#### Exercise
Below are the entries. Transcribe exactly the lines from the one with "7. The five-business" through the one with "b. The expected", ends included, and leave out all others.

BEGIN Supplied data

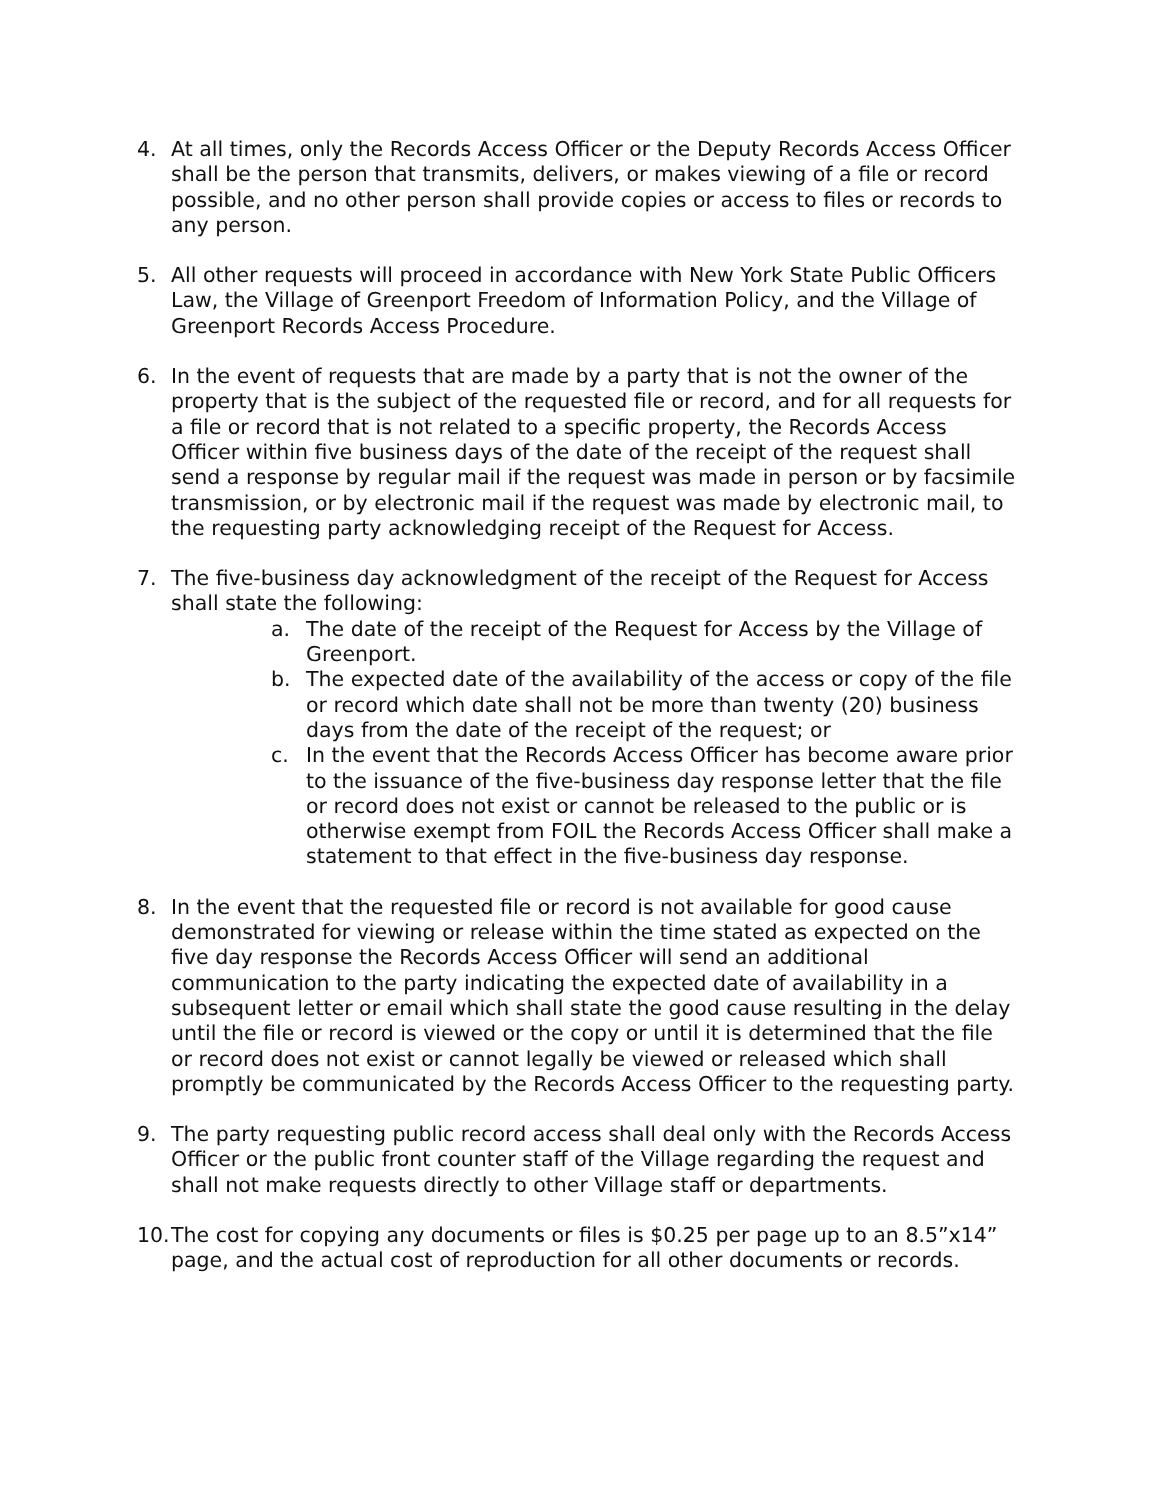4. At all times, only the Records Access Officer or the Deputy Records Access Officer shall be the person that transmits, delivers, or makes viewing of a file or record possible, and no other person shall provide copies or access to files or records to any person.
5. All other requests will proceed in accordance with New York State Public Officers Law, the Village of Greenport Freedom of Information Policy, and the Village of Greenport Records Access Procedure.
6. In the event of requests that are made by a party that is not the owner of the property that is the subject of the requested file or record, and for all requests for a file or record that is not related to a specific property, the Records Access Officer within five business days of the date of the receipt of the request shall send a response by regular mail if the request was made in person or by facsimile transmission, or by electronic mail if the request was made by electronic mail, to the requesting party acknowledging receipt of the Request for Access.
7. The five-business day acknowledgment of the receipt of the Request for Access shall state the following:
a. The date of the receipt of the Request for Access by the Village of Greenport.
b. The expected date of the availability of the access or copy of the file or record which date shall not be more than twenty (20) business days from the date of the receipt of the request; or
c. In the event that the Records Access Officer has become aware prior to the issuance of the five-business day response letter that the file or record does not exist or cannot be released to the public or is otherwise exempt from FOIL the Records Access Officer shall make a statement to that effect in the five-business day response.
8. In the event that the requested file or record is not available for good cause demonstrated for viewing or release within the time stated as expected on the five day response the Records Access Officer will send an additional communication to the party indicating the expected date of availability in a subsequent letter or email which shall state the good cause resulting in the delay until the file or record is viewed or the copy or until it is determined that the file or record does not exist or cannot legally be viewed or released which shall promptly be communicated by the Records Access Officer to the requesting party.
9. The party requesting public record access shall deal only with the Records Access Officer or the public front counter staff of the Village regarding the request and shall not make requests directly to other Village staff or departments.
10.
The cost for copying any documents or files is $0.25 per page up to an 8.5”x14” page, and the actual cost of reproduction for all other documents or records.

END Supplied data

#### Result below
7. The five-business day acknowledgment of the receipt of the Request for Access shall state the following:
a. The date of the receipt of the Request for Access by the Village of Greenport.
b. The expected date of the availability of the access or copy of the file or record which date shall not be more than twenty (20) business days from the date of the receipt of the request; or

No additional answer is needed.